Quito has earned a UNESCO heritage listing as the best preserved, least altered historic centre in Latin America. To take full advantage of this we spent most of our time in the Centro Historico, visiting several beautiful churches and museums, eating and drinking at rooftop venues, enjoying street tango performances and taking a tour through the presidential palace. A highlight was the rooftop restaurant/bar/reception at our hostel, which was run by a friendly Aussie bloke who had fallen in love with an Ecuadorian girl while traveling in London.
Quito also has plenty to offer outside its historic centre. Perhaps the most famous attraction is the Mitad del Mundo monument, which marks the meeting of the southern and northern hemispheres. At the monument site, we took a tour featuring half a dozen science experiments that showcased the differing forces at play on each side of the equator. Sam was awarded a certificate for balancing an egg on a nail (only possible on the equator) and we both enjoyed seeing water drain in different directions on either side of the line.
We had an interesting mix of taxi drivers in Quito. We had one who drove with his mum in the passenger seat, was convinced that every car that drove next to us was full of car jackers and didn't know what the historical centre of town was (let alone how to get there). Another drove through a road block and almost ran over a policeman. For one cab ride we paid less than one tenth of the fare paid by some other gringos we met. Traveller lesson number one is to remind cab drivers that they are required to run their meters, although this doesn't always prevent you from being ripped off as we had one cab driver take us for a tour of greater Quito when we only needed to get two kilometers down the road. Lesson number two (particularly useful in the 90% of cases when you're told the meter is broken) is to ask for a fixed price and check before you leave the hostel what that price should be. This again is not foolproof as one driver wanted to charge us extra because he got lost (his words, not ours) and launched into a ten minute tirade of abuse at us when we refused.
Taxi drivers aside, we thoroughly enjoyed our time in Quito and were glad that, having spent four nights there initially, we were able to come back for one more night before flying off to Peru.

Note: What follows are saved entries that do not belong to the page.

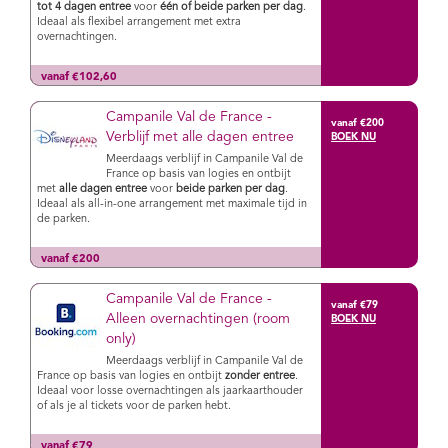
tot 4 dagen entree
voor
één of beide parken per dag
.
Ideaal als flexibel arrangement met extra
overnachtingen.
vanaf €102,60
Campanile Val de France -
vanaf €200
Verblijf met alle dagen entree
Meerdaags verblijf in Campanile Val de
France op basis van logies en ontbijt
met
alle dagen entree
voor
beide parken per dag
.
Ideaal als all-in-one arrangement met maximale tijd in
de parken.
vanaf €200
Campanile Val de France -
vanaf €79
Alleen overnachtingen (room
only)
Meerdaags verblijf in Campanile Val de
France op basis van logies en ontbijt
zonder entree
.
Ideaal voor losse overnachtingen als jaarkaarthouder
of als je al tickets voor de parken hebt.
vanaf €79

The same can be said of our time in Ecuador generally. The country has recently launched a global tourism campaign entitled 'all you need is Ecuador'. There is a lot of merit in this title, with the country offering amazing diversity in culture, landscape, flora and fauna for a country its size. In just over three weeks we saw Amazonian jungle, the unique Galápagos Islands, white sand surf beaches, a historic high altitude capital, an amazing lake formed by a volcanic crater and an adventure playground in the foothills of the Andes.